(Quoted passage):
Sometimes quick fixes are a failure, or worse - good intentions that lead to disaster. They can distract and divert resources from real solutions.

Other times, a quick fix is the "low hanging fruit" - something simple that helps individuals in real ways.

There are a million little ideas in international development that don’t fit with any expressed donor priorities, but would so obviously make a useful different in the world. An organization dedicated to these low hanging fruit could work on those. It could document everything to pieces (under an open license, of course), so it would also serve as research on what works. Every community it worked in would have a paired control community with similar demographics, and as soon as it could demonstrate an intervention was working, it could be extended into the control group so they could benefit too.

Because the focus would be on simple solutions, it should be easier to get the individual donations needed to keep the programs going. A hippo roller or better irrigation is an easy sell, and easy to illustrate in photographs.

These kinds of quick fixes are not the answer to the world’s problems. International development needs long-term approaches to major structural problems. But sometimes a band-aid help your wound heal faster, and it's frustrating to see someone hurting when a five cent peice of plastic and gauze could make a difference.

Here is some of what such an organization could do:

  • Irrigation: Irrigation water all over the world runs in open ditches. Water is then lost to evaporation and seepage into the ground. Solution: cement and enclose drainage ditches. We'd do it if farmers in the community agreed to provide a certain amount of labor. We would know if it was working by measuring water flows.
  • Public health: Teach parents how to make oral rehydration solution[2] at home, and work with communities to help them establish emergency transport funds for health emergencies and pregnancy, and nutrition education. Support new mobile phone applications to improve access to data for health care providers and remind patients on ARV and DOTS regimes to take their medicine.

Any large NGO could establish an internal "low-hanging fruit" fund. Country directors could submit projects to be supported from that pool of funds, based on opportunities they have seen that no major donor is interested in supporting. The fund pool could come from dedicated fundraising or general unrestricted donor funds.

(Exercise data):
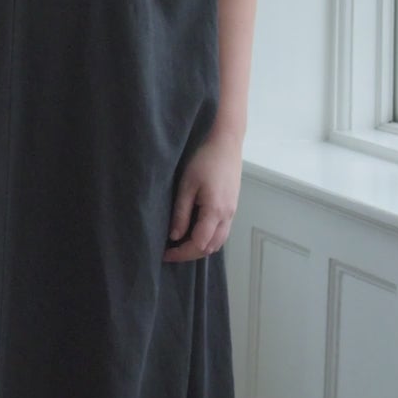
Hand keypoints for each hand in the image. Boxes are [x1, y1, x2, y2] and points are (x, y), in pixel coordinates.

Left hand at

(Exercise tasks):
**a)** Rewrite the paragraph of the development post that begins "Any large NGO could establish" as a short bulleted list, keeping its main facts.
**b)** Return the passage of the development post between "Because the focus" and "illustrate in photographs.", inclusive, copied word for word.

(Responses to the exercise):
**a)**
- Any large NGO could set up an internal "low-hanging fruit" fund.
- Country directors could submit projects to be supported from it, based on opportunities they have seen that no major donor is interested in supporting.
- The money could come from dedicated fundraising or general unrestricted donor funds.

**b)**
Because the focus would be on simple solutions, it should be easier to get the individual donations needed to keep the programs going. A hippo roller or better irrigation is an easy sell, and easy to illustrate in photographs.